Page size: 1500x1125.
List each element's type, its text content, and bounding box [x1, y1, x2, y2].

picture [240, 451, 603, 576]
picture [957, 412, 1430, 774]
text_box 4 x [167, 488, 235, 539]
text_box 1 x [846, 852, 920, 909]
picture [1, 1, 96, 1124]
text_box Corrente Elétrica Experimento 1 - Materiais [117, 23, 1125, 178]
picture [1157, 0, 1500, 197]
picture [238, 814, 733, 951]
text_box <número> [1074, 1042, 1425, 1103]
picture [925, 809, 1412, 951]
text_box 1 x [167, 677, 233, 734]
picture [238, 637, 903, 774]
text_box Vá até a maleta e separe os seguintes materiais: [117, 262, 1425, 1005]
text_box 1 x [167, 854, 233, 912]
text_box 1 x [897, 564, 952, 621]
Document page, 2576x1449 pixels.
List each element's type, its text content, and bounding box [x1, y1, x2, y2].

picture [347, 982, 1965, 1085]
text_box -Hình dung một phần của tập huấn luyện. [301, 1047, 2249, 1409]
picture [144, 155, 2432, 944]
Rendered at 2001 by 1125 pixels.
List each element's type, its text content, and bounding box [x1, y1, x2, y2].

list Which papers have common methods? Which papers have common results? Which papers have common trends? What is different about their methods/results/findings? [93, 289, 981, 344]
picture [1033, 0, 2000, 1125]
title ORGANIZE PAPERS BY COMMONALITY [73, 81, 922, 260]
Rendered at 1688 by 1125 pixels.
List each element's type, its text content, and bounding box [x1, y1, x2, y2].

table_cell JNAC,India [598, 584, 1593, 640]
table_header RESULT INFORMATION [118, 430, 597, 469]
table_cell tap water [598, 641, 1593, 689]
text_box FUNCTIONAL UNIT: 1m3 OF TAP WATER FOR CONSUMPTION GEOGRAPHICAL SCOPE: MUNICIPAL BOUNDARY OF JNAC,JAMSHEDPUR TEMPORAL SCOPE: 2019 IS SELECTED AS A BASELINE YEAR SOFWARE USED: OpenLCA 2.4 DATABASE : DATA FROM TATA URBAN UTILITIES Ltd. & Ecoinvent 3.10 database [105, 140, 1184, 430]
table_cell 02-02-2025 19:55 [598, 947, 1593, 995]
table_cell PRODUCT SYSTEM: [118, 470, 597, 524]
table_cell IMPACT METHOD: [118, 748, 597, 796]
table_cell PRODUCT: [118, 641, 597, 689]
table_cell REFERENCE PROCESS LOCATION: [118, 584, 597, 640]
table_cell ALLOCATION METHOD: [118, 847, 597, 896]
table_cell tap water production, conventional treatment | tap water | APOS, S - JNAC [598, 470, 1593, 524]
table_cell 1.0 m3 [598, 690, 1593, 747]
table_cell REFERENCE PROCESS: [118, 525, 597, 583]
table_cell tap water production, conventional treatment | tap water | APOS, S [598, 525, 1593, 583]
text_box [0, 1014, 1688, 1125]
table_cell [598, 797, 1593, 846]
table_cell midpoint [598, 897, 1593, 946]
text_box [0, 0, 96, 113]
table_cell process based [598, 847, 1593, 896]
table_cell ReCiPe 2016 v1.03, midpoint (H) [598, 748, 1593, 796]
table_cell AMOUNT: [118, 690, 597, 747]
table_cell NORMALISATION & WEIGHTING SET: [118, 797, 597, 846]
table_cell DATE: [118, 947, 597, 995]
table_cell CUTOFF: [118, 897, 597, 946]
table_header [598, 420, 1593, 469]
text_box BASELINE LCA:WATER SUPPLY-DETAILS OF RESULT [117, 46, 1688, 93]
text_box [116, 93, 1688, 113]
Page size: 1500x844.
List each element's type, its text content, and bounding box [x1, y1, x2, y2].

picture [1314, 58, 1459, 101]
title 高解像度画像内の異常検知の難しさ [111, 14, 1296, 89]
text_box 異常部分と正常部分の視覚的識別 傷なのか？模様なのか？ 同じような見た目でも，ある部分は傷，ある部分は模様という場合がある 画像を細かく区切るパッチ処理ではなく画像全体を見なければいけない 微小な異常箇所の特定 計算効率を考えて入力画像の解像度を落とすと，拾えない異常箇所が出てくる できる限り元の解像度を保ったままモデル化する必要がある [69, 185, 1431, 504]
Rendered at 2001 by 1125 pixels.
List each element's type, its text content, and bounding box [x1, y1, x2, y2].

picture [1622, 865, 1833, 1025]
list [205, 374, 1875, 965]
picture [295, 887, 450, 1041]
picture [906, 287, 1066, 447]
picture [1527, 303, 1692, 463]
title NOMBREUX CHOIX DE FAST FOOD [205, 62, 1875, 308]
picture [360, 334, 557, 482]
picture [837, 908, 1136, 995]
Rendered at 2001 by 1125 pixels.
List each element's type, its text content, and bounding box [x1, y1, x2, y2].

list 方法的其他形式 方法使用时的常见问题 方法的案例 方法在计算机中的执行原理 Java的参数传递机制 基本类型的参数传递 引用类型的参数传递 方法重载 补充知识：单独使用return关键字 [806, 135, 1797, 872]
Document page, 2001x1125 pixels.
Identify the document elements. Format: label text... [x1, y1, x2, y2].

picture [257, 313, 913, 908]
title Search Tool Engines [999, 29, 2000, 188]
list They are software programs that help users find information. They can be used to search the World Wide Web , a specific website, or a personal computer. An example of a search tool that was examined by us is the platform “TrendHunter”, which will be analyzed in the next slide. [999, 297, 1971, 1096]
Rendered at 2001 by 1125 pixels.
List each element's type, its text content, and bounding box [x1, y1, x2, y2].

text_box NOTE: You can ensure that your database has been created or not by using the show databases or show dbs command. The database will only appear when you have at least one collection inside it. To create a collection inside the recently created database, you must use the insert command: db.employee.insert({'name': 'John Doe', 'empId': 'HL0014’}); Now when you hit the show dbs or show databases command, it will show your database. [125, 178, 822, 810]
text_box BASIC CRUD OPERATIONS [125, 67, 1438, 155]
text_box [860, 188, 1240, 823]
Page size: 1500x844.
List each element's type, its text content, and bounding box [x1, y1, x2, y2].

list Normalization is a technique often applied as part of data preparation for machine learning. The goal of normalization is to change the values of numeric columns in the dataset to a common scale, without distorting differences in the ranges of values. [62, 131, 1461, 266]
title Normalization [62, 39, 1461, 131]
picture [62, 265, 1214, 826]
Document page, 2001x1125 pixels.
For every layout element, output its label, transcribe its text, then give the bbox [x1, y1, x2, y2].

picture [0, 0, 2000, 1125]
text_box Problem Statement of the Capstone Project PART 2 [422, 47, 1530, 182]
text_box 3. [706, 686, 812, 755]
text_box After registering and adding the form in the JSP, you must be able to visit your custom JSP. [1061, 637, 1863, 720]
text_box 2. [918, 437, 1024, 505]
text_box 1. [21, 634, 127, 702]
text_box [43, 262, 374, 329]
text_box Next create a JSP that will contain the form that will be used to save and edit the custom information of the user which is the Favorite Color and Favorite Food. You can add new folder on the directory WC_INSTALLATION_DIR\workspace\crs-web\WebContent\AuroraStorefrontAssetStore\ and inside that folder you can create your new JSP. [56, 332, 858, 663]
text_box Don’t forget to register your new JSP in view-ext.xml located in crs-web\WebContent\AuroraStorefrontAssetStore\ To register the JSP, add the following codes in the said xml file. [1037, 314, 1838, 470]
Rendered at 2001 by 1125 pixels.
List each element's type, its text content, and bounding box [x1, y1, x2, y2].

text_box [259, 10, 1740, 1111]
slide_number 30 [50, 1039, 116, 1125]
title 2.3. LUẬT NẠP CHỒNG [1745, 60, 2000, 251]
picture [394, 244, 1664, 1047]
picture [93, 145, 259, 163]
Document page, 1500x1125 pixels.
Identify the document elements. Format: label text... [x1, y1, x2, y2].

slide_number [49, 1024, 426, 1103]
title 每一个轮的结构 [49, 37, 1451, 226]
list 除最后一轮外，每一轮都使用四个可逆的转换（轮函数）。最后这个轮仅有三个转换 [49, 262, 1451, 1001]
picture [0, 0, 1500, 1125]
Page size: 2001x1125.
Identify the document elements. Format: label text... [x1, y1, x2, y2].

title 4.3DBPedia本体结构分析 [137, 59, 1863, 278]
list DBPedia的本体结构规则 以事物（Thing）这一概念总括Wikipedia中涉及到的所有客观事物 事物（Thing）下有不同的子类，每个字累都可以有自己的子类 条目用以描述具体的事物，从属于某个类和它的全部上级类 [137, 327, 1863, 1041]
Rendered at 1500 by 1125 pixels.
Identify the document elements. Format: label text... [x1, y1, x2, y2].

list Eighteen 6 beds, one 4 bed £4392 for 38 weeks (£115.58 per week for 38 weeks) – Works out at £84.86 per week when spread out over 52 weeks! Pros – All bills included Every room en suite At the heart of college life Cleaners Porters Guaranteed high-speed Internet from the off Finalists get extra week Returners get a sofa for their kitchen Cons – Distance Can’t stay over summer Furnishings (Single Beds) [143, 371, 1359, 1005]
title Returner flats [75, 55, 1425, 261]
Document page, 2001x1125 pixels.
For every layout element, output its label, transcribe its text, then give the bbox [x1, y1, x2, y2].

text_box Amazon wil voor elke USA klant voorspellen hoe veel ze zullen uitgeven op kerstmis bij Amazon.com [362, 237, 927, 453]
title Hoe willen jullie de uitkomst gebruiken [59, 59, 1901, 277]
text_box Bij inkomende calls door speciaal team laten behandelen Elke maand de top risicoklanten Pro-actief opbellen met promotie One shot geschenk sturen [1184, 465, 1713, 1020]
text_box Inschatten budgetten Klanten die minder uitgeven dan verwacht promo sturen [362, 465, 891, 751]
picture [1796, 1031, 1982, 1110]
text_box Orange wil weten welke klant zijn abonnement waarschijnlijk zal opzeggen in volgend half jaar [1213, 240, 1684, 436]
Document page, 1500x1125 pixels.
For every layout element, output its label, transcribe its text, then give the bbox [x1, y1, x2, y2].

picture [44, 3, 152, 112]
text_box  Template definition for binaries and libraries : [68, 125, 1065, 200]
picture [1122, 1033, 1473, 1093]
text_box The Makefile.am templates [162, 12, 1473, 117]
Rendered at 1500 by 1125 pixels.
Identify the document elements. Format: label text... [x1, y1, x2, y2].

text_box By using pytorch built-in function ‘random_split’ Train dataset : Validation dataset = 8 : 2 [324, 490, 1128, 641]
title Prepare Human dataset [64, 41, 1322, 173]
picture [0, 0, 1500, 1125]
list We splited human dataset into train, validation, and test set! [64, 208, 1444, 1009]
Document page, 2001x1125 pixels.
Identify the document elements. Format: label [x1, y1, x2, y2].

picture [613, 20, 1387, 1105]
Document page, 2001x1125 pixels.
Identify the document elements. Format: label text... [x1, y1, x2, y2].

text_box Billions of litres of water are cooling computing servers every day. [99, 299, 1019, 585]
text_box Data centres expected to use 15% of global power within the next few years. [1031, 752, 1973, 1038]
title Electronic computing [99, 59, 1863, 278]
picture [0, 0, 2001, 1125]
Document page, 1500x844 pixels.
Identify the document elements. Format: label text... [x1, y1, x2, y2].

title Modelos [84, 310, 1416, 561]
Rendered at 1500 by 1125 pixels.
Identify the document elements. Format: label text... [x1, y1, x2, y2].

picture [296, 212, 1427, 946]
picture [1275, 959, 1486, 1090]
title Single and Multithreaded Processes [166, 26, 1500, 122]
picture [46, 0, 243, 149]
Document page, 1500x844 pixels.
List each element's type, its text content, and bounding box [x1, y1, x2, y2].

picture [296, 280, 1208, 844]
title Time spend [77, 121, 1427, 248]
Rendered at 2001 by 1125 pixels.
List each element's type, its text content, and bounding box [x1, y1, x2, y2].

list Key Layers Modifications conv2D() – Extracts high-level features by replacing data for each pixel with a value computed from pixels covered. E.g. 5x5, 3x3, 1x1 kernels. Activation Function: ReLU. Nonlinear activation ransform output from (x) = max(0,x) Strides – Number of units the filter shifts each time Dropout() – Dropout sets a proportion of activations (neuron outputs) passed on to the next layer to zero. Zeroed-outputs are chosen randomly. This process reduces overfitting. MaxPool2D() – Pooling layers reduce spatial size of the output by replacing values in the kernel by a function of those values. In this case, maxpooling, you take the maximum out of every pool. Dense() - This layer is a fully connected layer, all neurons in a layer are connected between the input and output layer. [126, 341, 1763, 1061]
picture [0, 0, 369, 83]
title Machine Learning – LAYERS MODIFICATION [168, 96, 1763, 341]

┄┄┄┄┄┄┄┄┄┄

▶ **EXERCISE DESCRIPTION**: Return exactly the lines from the beginning of the data above through the one containing "Rendered at 1688 by 1125 pixels.", please. Include both end lines and add nothing else.

▶ **ANSWER TO THIS EXERCISE**:
Page size: 1500x1125.
List each element's type, its text content, and bounding box [x1, y1, x2, y2].

picture [240, 451, 603, 576]
picture [957, 412, 1430, 774]
text_box 4 x [167, 488, 235, 539]
text_box 1 x [846, 852, 920, 909]
picture [1, 1, 96, 1124]
text_box Corrente Elétrica Experimento 1 - Materiais [117, 23, 1125, 178]
picture [1157, 0, 1500, 197]
picture [238, 814, 733, 951]
text_box <número> [1074, 1042, 1425, 1103]
picture [925, 809, 1412, 951]
text_box 1 x [167, 677, 233, 734]
picture [238, 637, 903, 774]
text_box Vá até a maleta e separe os seguintes materiais: [117, 262, 1425, 1005]
text_box 1 x [167, 854, 233, 912]
text_box 1 x [897, 564, 952, 621]
Document page, 2576x1449 pixels.
List each element's type, its text content, and bounding box [x1, y1, x2, y2].

picture [347, 982, 1965, 1085]
text_box -Hình dung một phần của tập huấn luyện. [301, 1047, 2249, 1409]
picture [144, 155, 2432, 944]
Rendered at 2001 by 1125 pixels.
List each element's type, its text content, and bounding box [x1, y1, x2, y2].

list Which papers have common methods? Which papers have common results? Which papers have common trends? What is different about their methods/results/findings? [93, 289, 981, 344]
picture [1033, 0, 2000, 1125]
title ORGANIZE PAPERS BY COMMONALITY [73, 81, 922, 260]
Rendered at 1688 by 1125 pixels.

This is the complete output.